Well, the problem with sigmaA is that sigmaA^2~ scaled_inv_chisq(df,s2)

where s2 is estimate of analytical variance and df - degrees of freedom, see https://en.wikipedia.org/wiki/Scaled_inverse_chi-squared_distribution section Estimation of variance when mean is unknown. It means that sigmaA^2~inv_gamma(alpha=df/2,beta=df/2*s2). I am glad to use a different prior but this is the one I found so far. Can you suggest one which has some statistical rationale?

I see. I didn’t have a chance to look closely enough.

The half-normal distribution is going to actually put more mass at 0 than the inverse-gamma you were using before. Try a gamma(2, 0.001) prior, it’s referenced in the Prior guide, and comes from this paper [1].

[1] Chung, Y., Rabe-Hesketh, S., Dorie, V., Gelman, A., & Liu, J. (2013). A Nondegenerate Penalized Likelihood Estimator for Variance Parameters in Multilevel Models. Psychometrika—Vol, 78(4), 685–709. A Nondegenerate Penalized Likelihood Estimator for Variance Parameters in Multilevel Models | Psychometrika

1 Like

Awesome. Black is stan with gamma(2, 0.001)
on sigmaW and sigmaB , red is OpenBUGS with gamma(0.001,0.001) on corresponding precisions.

ATN_TEVdisso2.csvATN_TEV_weightIG1.stan_2_2_TRUEvalidation.pdf (1.13 MB)

Great! Glad that worked. If you wanted to try to make the OpenBUGS results similar, you might try setting the parameters of the gamma on the precision (i.e. inverse gamma on sigma) so that the first two moments match that of the gamma(2, 0.001).

@aaronjg Yes good point about the half normal! With a scale that large there’s still a ton of mass near zero even if not centered there.

In general make sure to plot the implications of your priors. These things are often easier to see visually.

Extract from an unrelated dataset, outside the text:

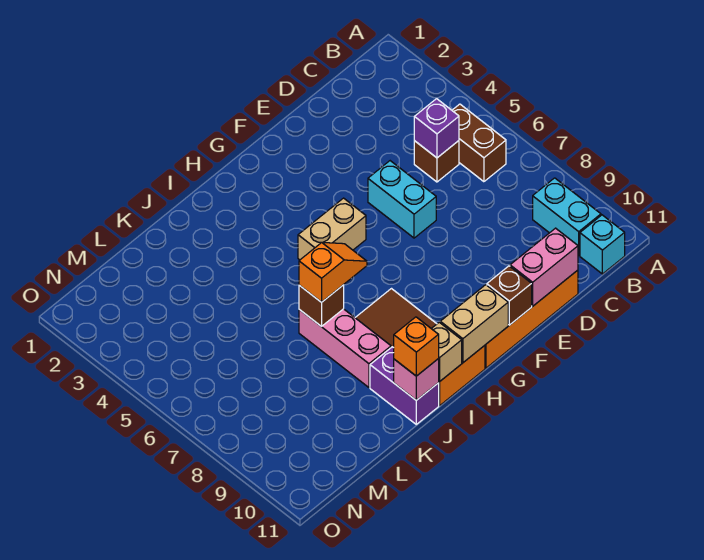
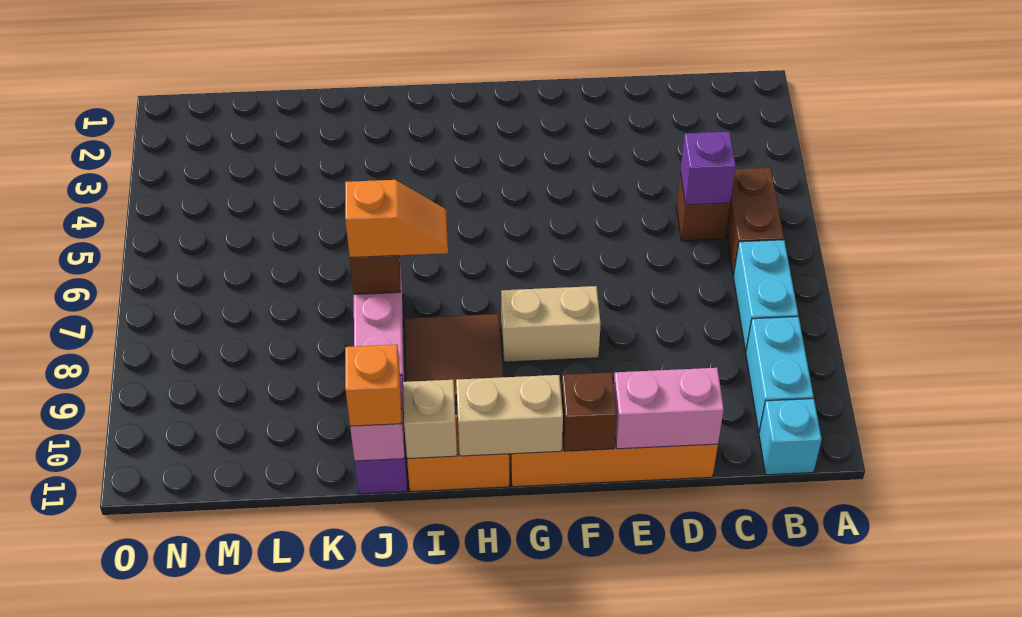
cyan 1x2 brick [368,161,436,238] -> cyan 1x2 brick moved to [733,240,798,351]
tan 1x2 brick [298,198,366,260] -> tan 1x2 brick moved to [501,286,601,362]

For a discussion of engineering zero-avoiding priors see https://betanalpha.github.io/assets/case_studies/gp_part3/part3.html#4_adding_an_informative_prior_for_the_length_scale.

1 Like

Thanks to all for very constructive suggestions.

I was too optimistic. The gamma prior is quite informative so for 3 lots it gives a variability ranging from 1 to 1000 (the units are in % dissolved). Those are quite unrealistic values since variability is in the range 1-10. My feeling is that because of lack of data (only 3 lots) prior biases the estimate. I think something like shifted vague gamma would be less informative. Is there such thing in stan?

Is 1-10 a hard range? Could you truncate it? Alternatively, look at @betanalpha’s link above which gives a procedure for “soft truncation”.

What if you try it with an improper uniform prior (just remove the prior line in the model block to get this). I’m not sure that the gamma prior is putting more mass on the high values than having no prior whatsoever (ie, you may want a more informative prior, not a less informative prior).

Well, what I want is to get rid of the first spike of inter lot density which is too low and is meaningless. However, I don’t want to move the mean since it makes sense. I had gamma(0.001,0.001) for precision which is pretty much as uniform on sigma (maybe not?). The attached pdf shows how the estimate of inter lot density (sigmaB) progresses with increasing number of lots - see plot in 4th column in each page.

I am thinking about this note:
“Gamma(2,0) biases the estimate upward. When number of groups is small, try Gamma(2,1/A), where A is a scale parameter representing how high tau can be.”. What is the tau? Is it precision, i.e. 1/sigmaB^2? Does it mean that tauB~gamma(0,1/A), sigmaB=1/sqrt(tauB),A-max value of tauB I would expect?

ATN_TEVdisso2.csvATN_TEV_weightIG1.stan_2_2density.pdf (84.4 KB)

\tau is the scale parameter of the hierarchical model, i.e. \sigma_B.

The point I was trying to make is that since you have some sense of what the variance should be (“I don’t want to move the mean since it makes sense”), you shouldn’t be a afraid of using a weakly informative prior that puts more mass near these values. I believe the Chung et al. paper has some discussion of how this is derived and how to pick A.